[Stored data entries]
+ + + +

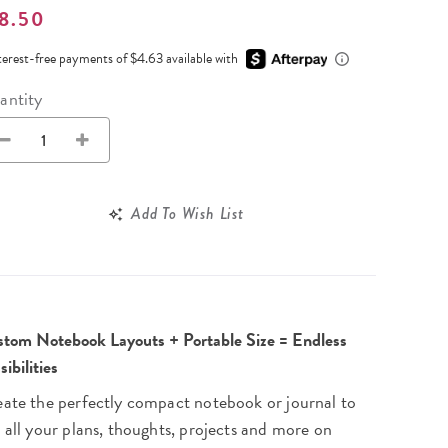
Wall Organization
Notepads
8.50
ool Planners
Kids Collection
Gift
Meal Prep
Cards
Deskpads
lness + Self-Care Planners
Shop All School Supplies
terest-free payments of $4.63 available with
Gift Labels
Stationery
get Planners
antity
p All Planners
Add To Wish List
tom Notebook Layouts + Portable Size = Endless
sibilities
ate the perfectly compact notebook or journal to
 all your plans, thoughts, projects and more on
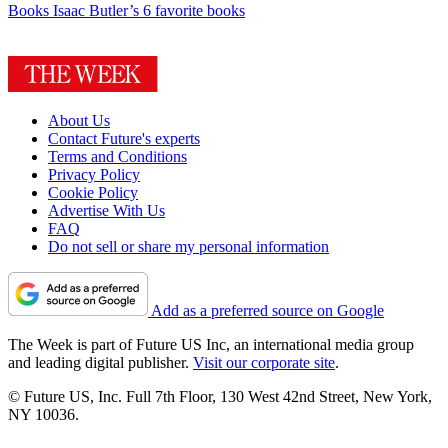
Books
Isaac Butler’s 6 favorite books
About Us
Contact Future's experts
Terms and Conditions
Privacy Policy
Cookie Policy
Advertise With Us
FAQ
Do not sell or share my personal information
Add as a preferred source on Google
The Week is part of Future US Inc, an international media group
and leading digital publisher.
Visit our corporate site
.
© Future US, Inc. Full 7th Floor, 130 West 42nd Street, New York,
NY 10036.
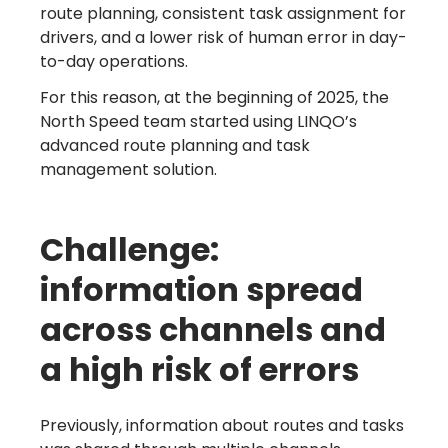
route planning, consistent task assignment for
drivers, and a lower risk of human error in day-
to-day operations.
For this reason, at the beginning of 2025, the
North Speed team started using LINQO’s
advanced route planning and task
management solution.
Challenge:
information spread
across channels and
a high risk of errors
Previously, information about routes and tasks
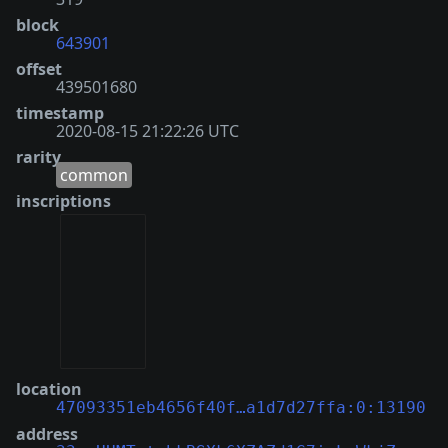
block
643901
offset
439501680
timestamp
2020-08-15 21:22:26 UTC
rarity
common
inscriptions
location
47093351eb4656f40f…a1d7d27ffa:0:13190
address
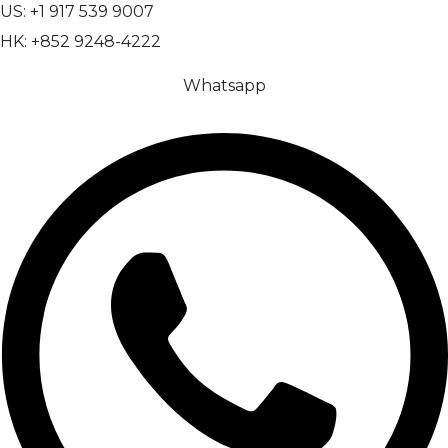
US: +1 917 539 9007
HK: +852 9248-4222
Whatsapp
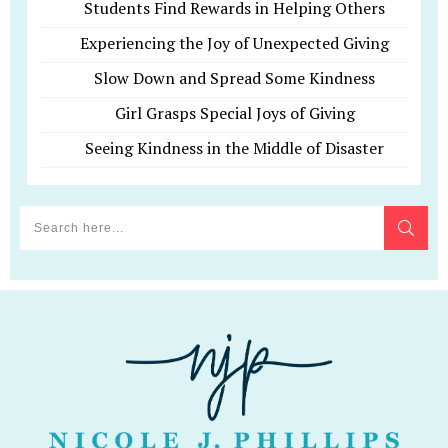
Students Find Rewards in Helping Others
Experiencing the Joy of Unexpected Giving
Slow Down and Spread Some Kindness
Girl Grasps Special Joys of Giving
Seeing Kindness in the Middle of Disaster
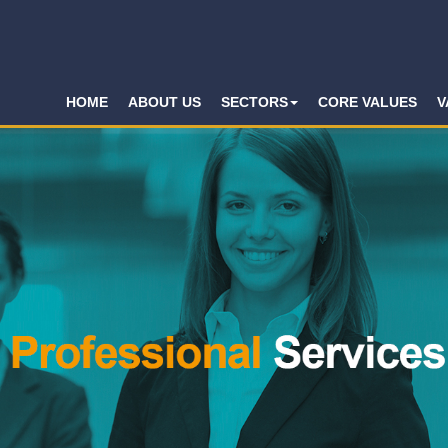
HOME
ABOUT US
SECTORS
CORE VALUES
V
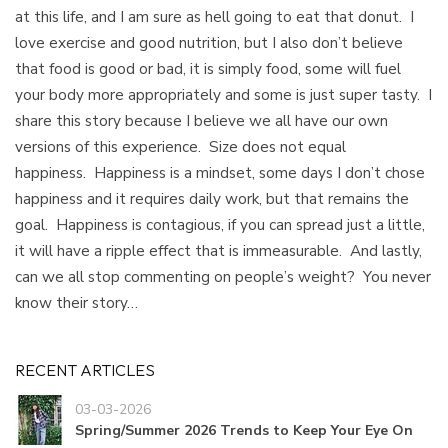
at this life, and I am sure as hell going to eat that donut. I
love exercise and good nutrition, but I also don’t believe
that food is good or bad, it is simply food, some will fuel
your body more appropriately and some is just super tasty. I
share this story because I believe we all have our own
versions of this experience. Size does not equal
happiness. Happiness is a mindset, some days I don’t chose
happiness and it requires daily work, but that remains the
goal. Happiness is contagious, if you can spread just a little,
it will have a ripple effect that is immeasurable. And lastly,
can we all stop commenting on people’s weight? You never
know their story…
RECENT ARTICLES
03-03-2026
Spring/Summer 2026 Trends to Keep Your Eye On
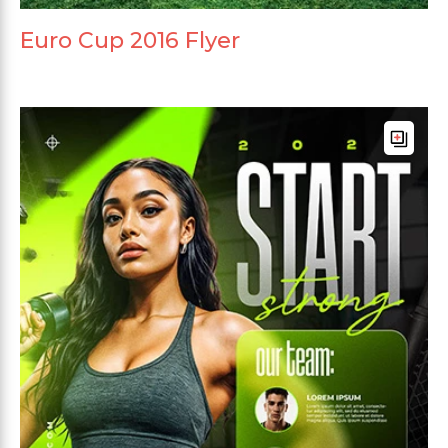
Euro Cup 2016 Flyer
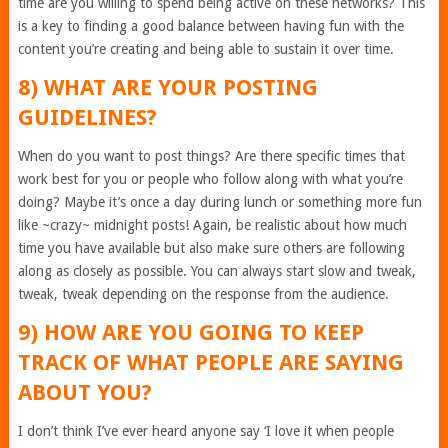
time are you willing to spend being active on these networks? This
is a key to finding a good balance between having fun with the
content you’re creating and being able to sustain it over time.
8) WHAT ARE YOUR POSTING
GUIDELINES?
When do you want to post things? Are there specific times that
work best for you or people who follow along with what you’re
doing? Maybe it’s once a day during lunch or something more fun
like ~crazy~ midnight posts! Again, be realistic about how much
time you have available but also make sure others are following
along as closely as possible. You can always start slow and tweak,
tweak, tweak depending on the response from the audience.
9) HOW ARE YOU GOING TO KEEP
TRACK OF WHAT PEOPLE ARE SAYING
ABOUT YOU?
I don’t think I’ve ever heard anyone say ‘I love it when people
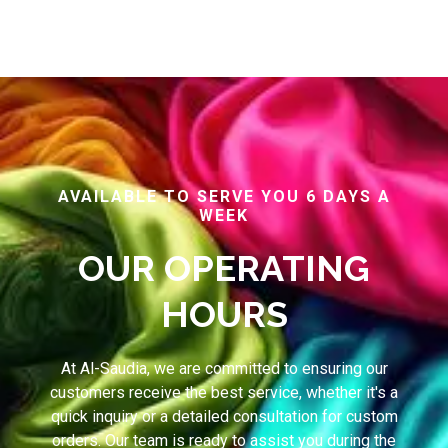
AVAILABLE TO SERVE YOU 6 DAYS A
WEEK
OUR OPERATING
HOURS
At Al-Saudia, we are committed to ensuring our
customers receive the best service, whether it's a
quick inquiry or a detailed consultation for custom
orders. Our team is ready to assist you during the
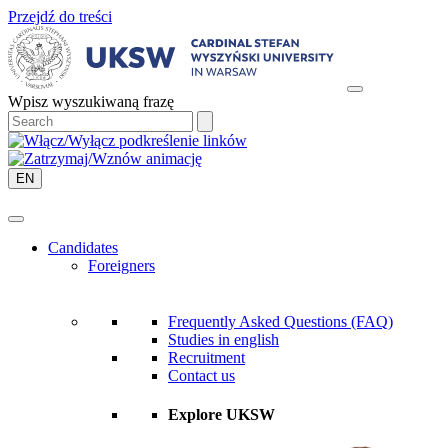
Przejdź do treści
Wpisz wyszukiwaną frazę
EN
Candidates
Foreigners
Frequently Asked Questions (FAQ)
Studies in english
Recruitment
Contact us
Explore UKSW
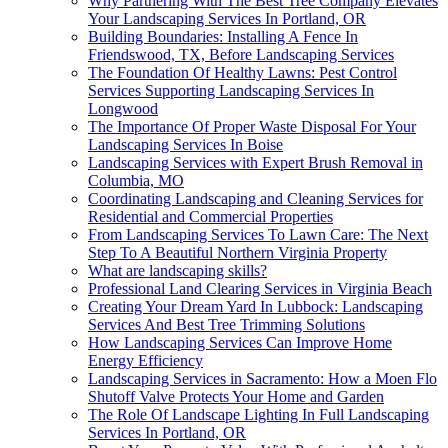
Why Partnering With The Best Tree Company Elevates
Your Landscaping Services In Portland, OR
Building Boundaries: Installing A Fence In
Friendswood, TX, Before Landscaping Services
The Foundation Of Healthy Lawns: Pest Control
Services Supporting Landscaping Services In
Longwood
The Importance Of Proper Waste Disposal For Your
Landscaping Services In Boise
Landscaping Services with Expert Brush Removal in
Columbia, MO
Coordinating Landscaping and Cleaning Services for
Residential and Commercial Properties
From Landscaping Services To Lawn Care: The Next
Step To A Beautiful Northern Virginia Property
What are landscaping skills?
Professional Land Clearing Services in Virginia Beach
Creating Your Dream Yard In Lubbock: Landscaping
Services And Best Tree Trimming Solutions
How Landscaping Services Can Improve Home
Energy Efficiency
Landscaping Services in Sacramento: How a Moen Flo
Shutoff Valve Protects Your Home and Garden
The Role Of Landscape Lighting In Full Landscaping
Services In Portland, OR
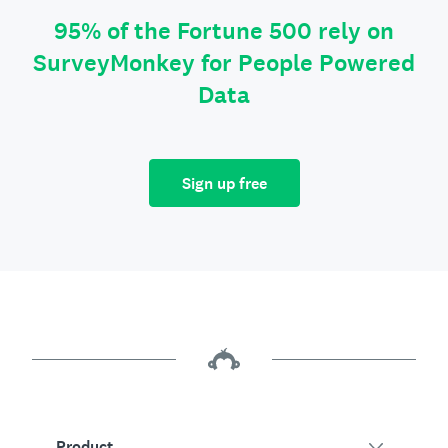
95% of the Fortune 500 rely on
SurveyMonkey for People Powered
Data
Sign up free
Product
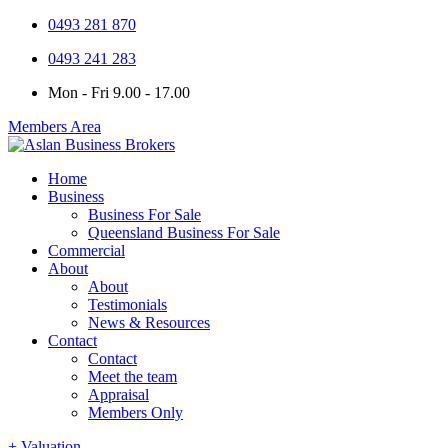
0493 281 870
0493 241 283
Mon - Fri 9.00 - 17.00
Members Area
Home
Business
Business For Sale
Queensland Business For Sale
Commercial
About
About
Testimonials
News & Resources
Contact
Contact
Meet the team
Appraisal
Members Only
+ Valuation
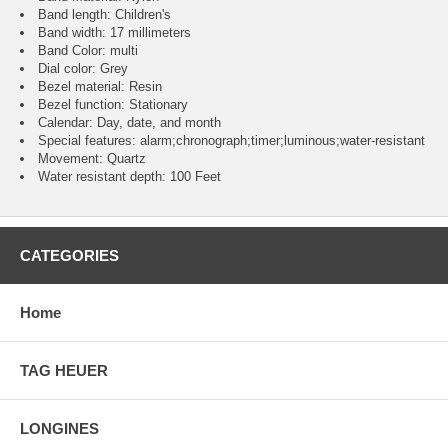
Band length: Children's
Band width: 17 millimeters
Band Color: multi
Dial color: Grey
Bezel material: Resin
Bezel function : Stationary
Calendar : Day, date, and month
Special features: alarm;chronograph;timer;luminous;water-resistant
Movement : Quartz
Water resistant depth: 100 Feet
CATEGORIES
Home
TAG HEUER
LONGINES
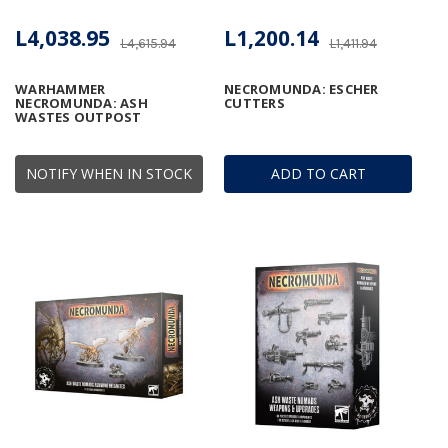
L4,038.95
L1,200.14
L4,615.94
L1,411.94
WARHAMMER
NECROMUNDA: ESCHER
NECROMUNDA: ASH
CUTTERS
WASTES OUTPOST
NOTIFY WHEN IN STOCK
ADD TO CART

+ + + +

# What you should do:
Pull every line holding "tweak" out of the records.

# Answer below:
along as closely as possible. You can always start slow and tweak,
tweak, tweak depending on the response from the audience.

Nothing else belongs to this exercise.